CRM: A Solution Evolution

On the surface, customer relationship management sounds simple enough: Place the customer at the forefront, implement business practices accordingly, and watch profits, revenue and loyalty rise. Yet in an early rush to adopt a "be all and end all" solution, many financial institutions encountered a technological tangle, followed by failure. But after a period of trial and error, viewpoints are changing. In the process, FIs are learning to drive technology toward CRM's long-term goals.

When CRM achieved "buzzword status" in the late 1990s, big business was intrigued, and FIs were no exception. After all, if enough high- tech gadgetry came into play, wasn't CRM a sure-fire proposition? There was a catch, however; as a concept, CRM had become a catchall. The derivative "eCRM," created to describe Web-enabled operations, did nothing to clear up the confusion.

As the movement gained momentum, "everyone used the word 'CRM,'" says Kimberly Harris, a senior analyst for Gartner, based in Stamford, CT. As a result, vendors with vastly diverse concerns, such as operational functions, call centers and analytical areas, were defining a world of solutions with three small letters.

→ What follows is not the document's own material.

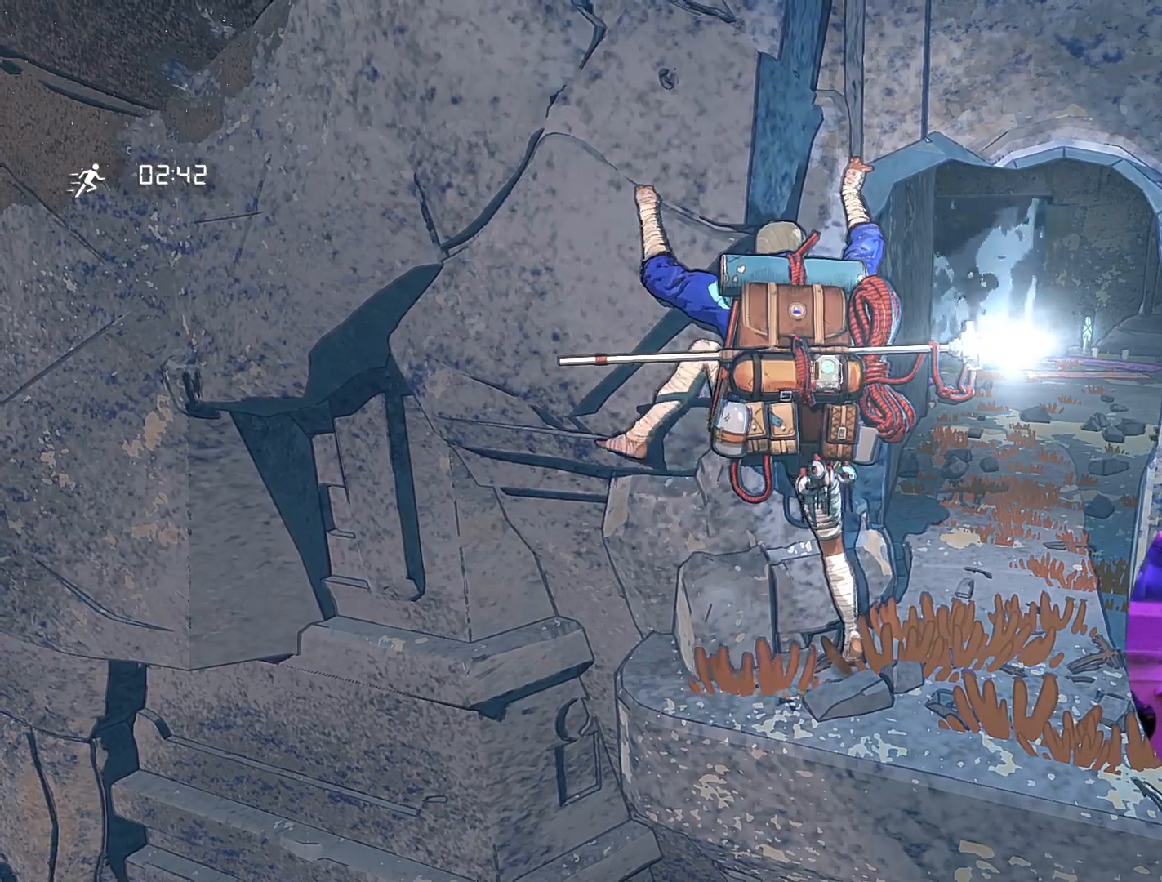
{"buttons": ["R1"], "left_stick": "center", "right_stick": "center", "events": [[50, "left_stick", "down"], [200, "left_stick", "center"], [434, "R1", "down"]]}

Harris recalls the scenario a year ago, when financial institutions sought her advice on how to implement CRM. Often, she says, she received a "hodgepodge list of vendors who did completely different things, but ... the financial institutions didn't understand the different pieces of CRM."

This lack of understanding quickly gave rise to unrealistic expectations. "I think managers in financial institutions felt that once they implemented the right technology, that in and of itself was a CRM strategy," says Ian Rubin, director of International Data Corp.'s online financial services advisory programs. "If I invest a lot of money in a huge database ... that was my CRM strategy. Or if I then invested in some software that would help me sift through it and interpret it, then that would be my CRM strategy.

"What people realized-I think it took them a while to realize-is that CRM isn't really a technical solution," Rubin says. "There's technology that's a part of it, but CRM has a lot more to do with behavior and marketing, and focus internally at the institution, and training of sales reps and customer service representatives. The technology is just a small part of that."

So although the race was on, few people knew where to begin, much less how to find the finish line. And analysts aren't the only ones to recollect this lack of direction. "Initially when CRM hit the market, when it became a big industry trend, I think everyone ran out and looked for a technology solution to deliver this 'CRM,'" says Chris Braccia, director of product marketing for Harland Financial Solutions. "And the thing that they weren't implementing was strategy. And I think that is one of the main contributors as to why a lot of institutions were sinking a lot of time and money into CRM strategy and really not getting much out of it."

Looking and learning

Atlanta-based Harland Financial Solutions began to develop Touche, a tailored CRM solution, approximately 18 months ago. At that time, the company's analysis showed a gap in the market because "there weren't really, at that time, any industry-specific applications tools- solutions sets-out there," Braccia says. Many financial institutions already had purchased solutions that required a large degree of customization, along with considerable investments of time and money. "That's problem one," he says. "And remember, when you don't really have a solid plan behind that, an overall CRM plan, you can see how that can feed on itself as a problem."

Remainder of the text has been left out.